▶ Data
- - - - - - -

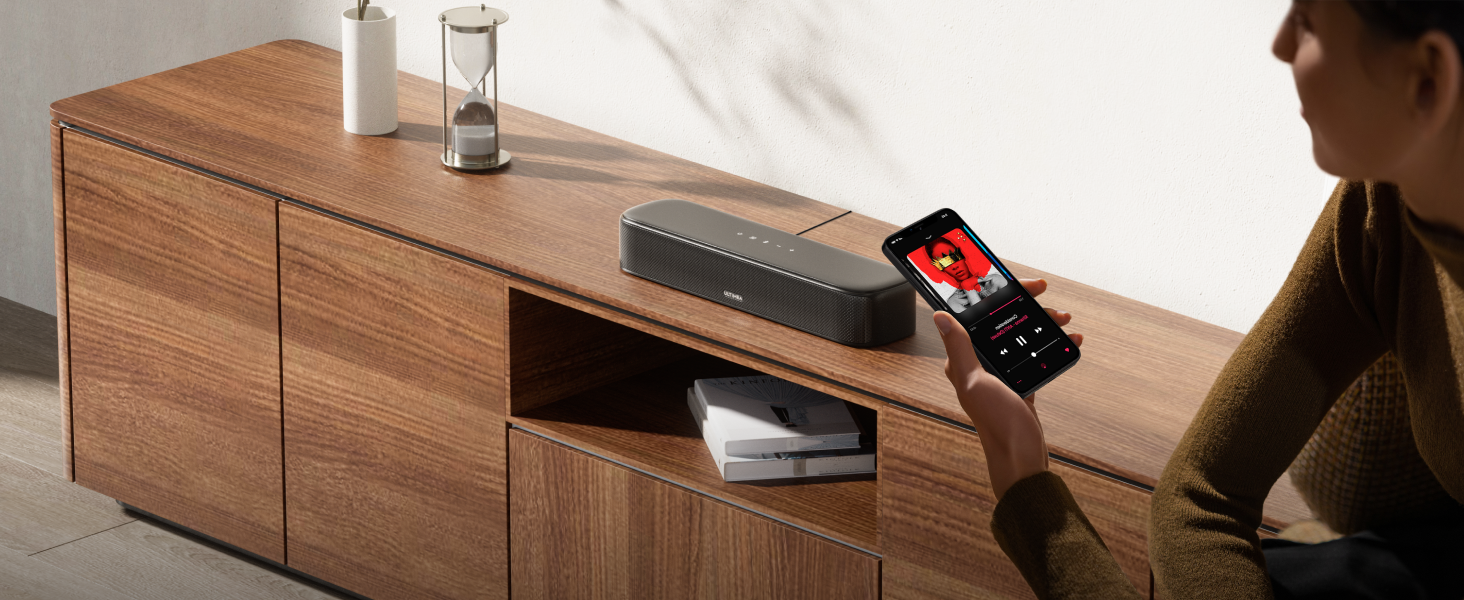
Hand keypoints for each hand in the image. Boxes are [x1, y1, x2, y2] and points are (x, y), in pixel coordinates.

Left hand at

- - - - - - -

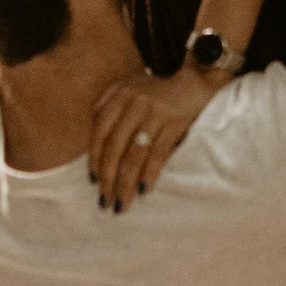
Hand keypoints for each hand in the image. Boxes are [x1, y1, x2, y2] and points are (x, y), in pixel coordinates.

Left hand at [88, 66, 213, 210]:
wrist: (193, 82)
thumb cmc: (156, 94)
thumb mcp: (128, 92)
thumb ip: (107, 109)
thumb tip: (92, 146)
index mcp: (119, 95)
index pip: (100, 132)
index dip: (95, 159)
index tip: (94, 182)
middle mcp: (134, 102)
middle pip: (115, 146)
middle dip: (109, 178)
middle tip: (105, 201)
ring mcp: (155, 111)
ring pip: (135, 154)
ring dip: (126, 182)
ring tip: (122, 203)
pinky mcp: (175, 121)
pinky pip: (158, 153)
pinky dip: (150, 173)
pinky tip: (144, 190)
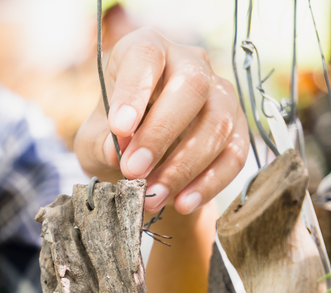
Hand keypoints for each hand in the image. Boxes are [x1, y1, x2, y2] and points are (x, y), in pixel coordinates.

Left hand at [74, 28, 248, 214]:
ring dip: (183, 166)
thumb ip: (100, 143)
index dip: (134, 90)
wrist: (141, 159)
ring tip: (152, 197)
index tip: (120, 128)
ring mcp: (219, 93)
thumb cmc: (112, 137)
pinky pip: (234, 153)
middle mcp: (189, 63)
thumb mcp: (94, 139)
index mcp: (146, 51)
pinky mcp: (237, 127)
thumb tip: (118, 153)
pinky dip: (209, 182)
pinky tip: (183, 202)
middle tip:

- - - - - - -

▶ Assignment
Tell how many lines of the entries above include "index". The answer should be the number and nothing more.

▶ Written solution
7